> **Excerpt**
################

The relationships between the functions are not as obvious to me but as
far as execution is concerned I am indeed suggesting that only the ioctl()s
to reset and enable counters are repeated in the loop. From what I understand
the counters need only be configured once.

Reinette

2023-11-03 22:51:25

by Reinette Chatre

[permalink] [raw]
Subject: Re: [PATCH 18/24] selftests/resctrl: Introduce generalized test framework

Hi Ilpo,

On 11/3/2023 2:54 AM, Ilpo Järvinen wrote:
> On Thu, 2 Nov 2023, Reinette Chatre wrote:
>> On 10/24/2023 2:26 AM, Ilpo Järvinen wrote:
>> ...
>>> diff --git a/tools/testing/selftests/resctrl/resctrl.h b/tools/testing/selftests/resctrl/resctrl.h
>>> index ec6efd36f60a..e017adf1390d 100644
>>
>>> @@ -233,25 +183,26 @@ int main(int argc, char **argv)
>>> case 't':
>>> token = strtok(optarg, ",");
>>>
>>> - mbm_test = false;
>>> - mba_test = false;
>>> - cmt_test = false;
>>> - cat_test = false;
>>> + if (!test_param_seen) {
>>> + for (i = 0; i < ARRAY_SIZE(resctrl_tests); i++)
>>> + resctrl_tests[i]->disabled = true;
>>> + tests = 0;
>>> + test_param_seen = true;
>>> + }
>>> while (token) {
>>> - if (!strncmp(token, MBM_STR, sizeof(MBM_STR))) {
>>> - mbm_test = true;
>>> - tests++;
>>> - } else if (!strncmp(token, MBA_STR, sizeof(MBA_STR))) {
>>> - mba_test = true;
>>> - tests++;
>>> - } else if (!strncmp(token, CMT_STR, sizeof(CMT_STR))) {
>>> - cmt_test = true;
>>> - tests++;
>>> - } else if (!strncmp(token, CAT_STR, sizeof(CAT_STR))) {
>>> - cat_test = true;
>>> - tests++;
>>> - } else {
>>> - printf("invalid argument\n");
>>> + bool found = false;
>>> +
>>> + for (i = 0; i < ARRAY_SIZE(resctrl_tests); i++) {
>>> + if (!strcasecmp(token, resctrl_tests[i]->name)) {
>>> + if (resctrl_tests[i]->disabled)
>>> + tests++;
>>> + resctrl_tests[i]->disabled = false;
>>> + found = true;
>>> + }
>>> + }
>>
>> Could providing multiple "-t" result in the test count not
>> matching the number of tests run?
>
> bool test_param_seen covers the case with more than one -t parameter.
> Because of it, the code above resets tests and ->disabled only when the
> first -t is encountered. tests++ is only done when ->disabled is set from
> true to false.

################

> **Supplied data**

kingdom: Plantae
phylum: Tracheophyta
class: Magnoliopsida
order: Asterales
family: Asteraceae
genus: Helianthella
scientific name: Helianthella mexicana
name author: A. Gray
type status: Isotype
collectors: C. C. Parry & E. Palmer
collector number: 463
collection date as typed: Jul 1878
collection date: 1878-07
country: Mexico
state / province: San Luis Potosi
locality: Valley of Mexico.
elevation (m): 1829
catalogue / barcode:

################

> **Job 1**
According to the mailing-list excerpt, which ioctl()s does Reinette suggest repeating in the loop?
> **Job 2**
Please give the entries again from the line holding "name author: A. Gray" through the end of the entries, inclusive, changing "locality" to "site" and leaving everything else as it is.
The entries have no connection to the mailing-list excerpt.

> **Exercise response 1**
Only the ioctl()s that reset and enable counters.

> **Exercise response 2**
name author: A. Gray
type status: Isotype
collectors: C. C. Parry & E. Palmer
collector number: 463
collection date as typed: Jul 1878
collection date: 1878-07
country: Mexico
state / province: San Luis Potosi
site: Valley of Mexico.
elevation (m): 1829
catalogue / barcode:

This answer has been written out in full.